#### Provided material ####

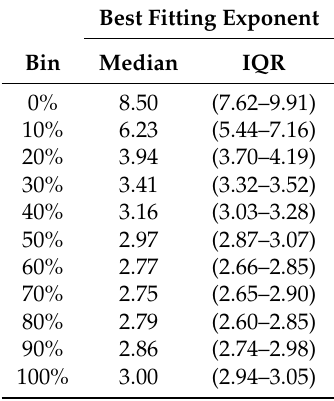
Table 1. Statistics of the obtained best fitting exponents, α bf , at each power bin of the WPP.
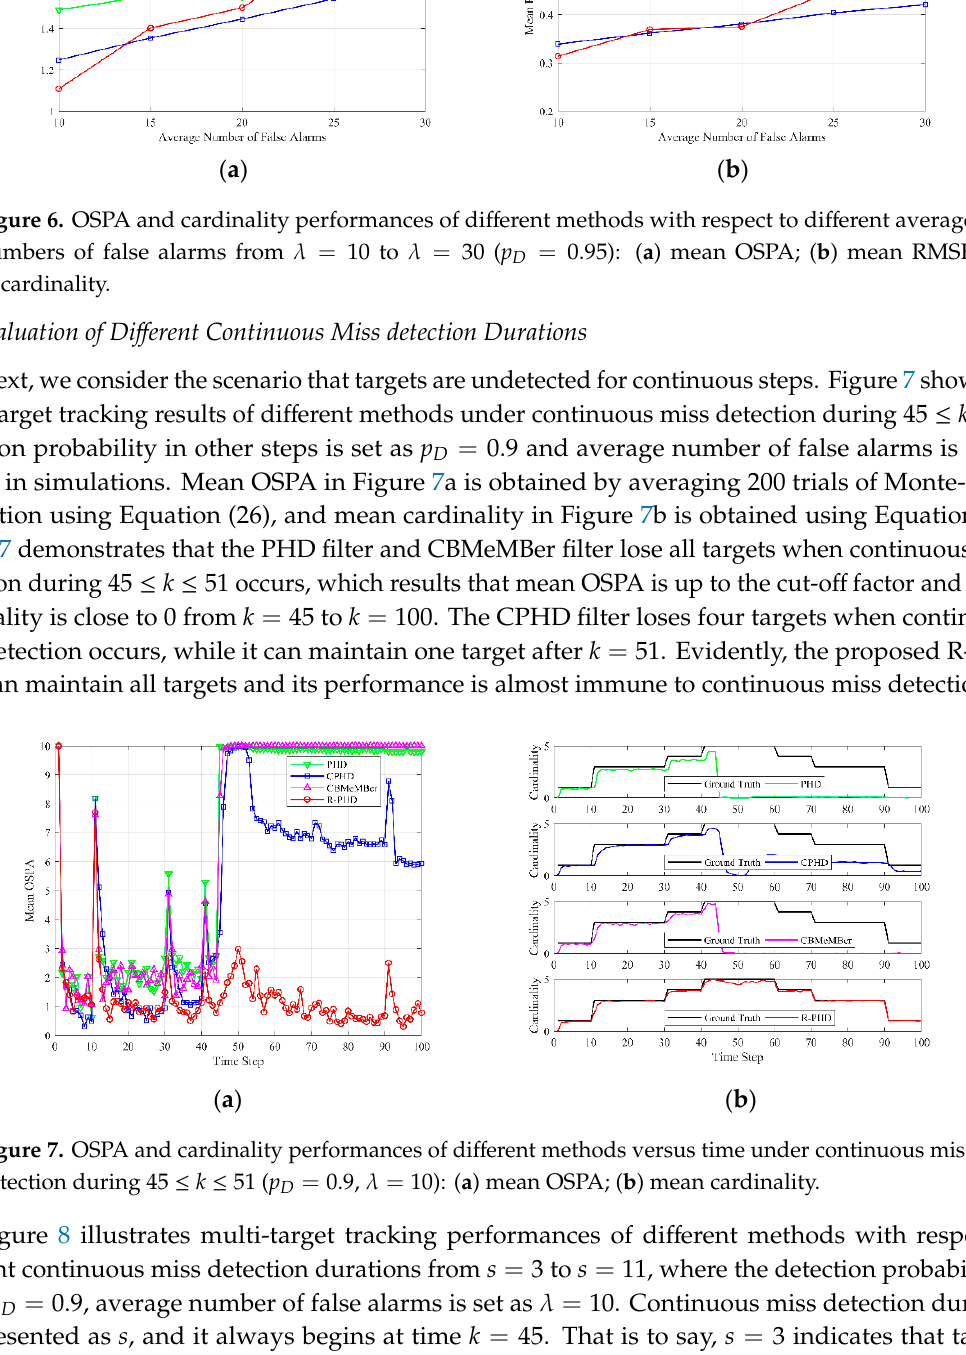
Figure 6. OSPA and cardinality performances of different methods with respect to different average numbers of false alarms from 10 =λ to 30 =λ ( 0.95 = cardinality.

####
#### Provided material ####

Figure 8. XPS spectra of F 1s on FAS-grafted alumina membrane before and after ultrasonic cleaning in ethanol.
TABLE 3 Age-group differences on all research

####
#### Provided material ####

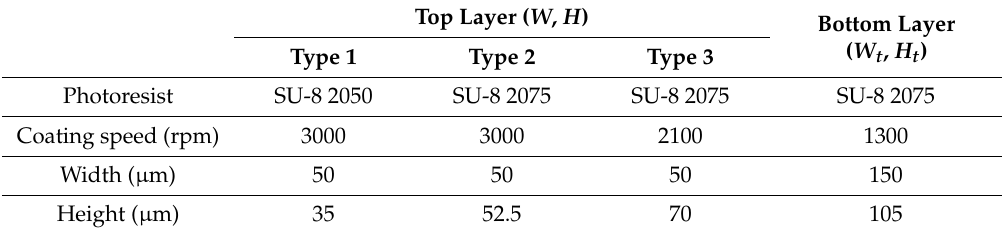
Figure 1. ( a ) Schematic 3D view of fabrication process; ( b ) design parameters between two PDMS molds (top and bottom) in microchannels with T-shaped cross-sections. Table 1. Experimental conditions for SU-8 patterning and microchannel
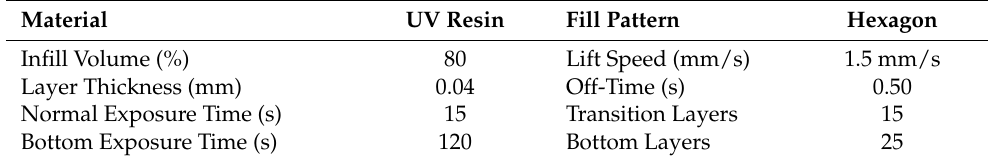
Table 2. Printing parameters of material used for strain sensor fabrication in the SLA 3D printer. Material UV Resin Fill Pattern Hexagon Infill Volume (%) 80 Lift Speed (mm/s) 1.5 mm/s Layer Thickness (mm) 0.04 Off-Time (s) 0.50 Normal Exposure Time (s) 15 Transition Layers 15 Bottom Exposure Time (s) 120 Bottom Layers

####

**What you will do**
Each line of the material that holds the string "parameters" counts once; give the total alone.

**Result of this task**
2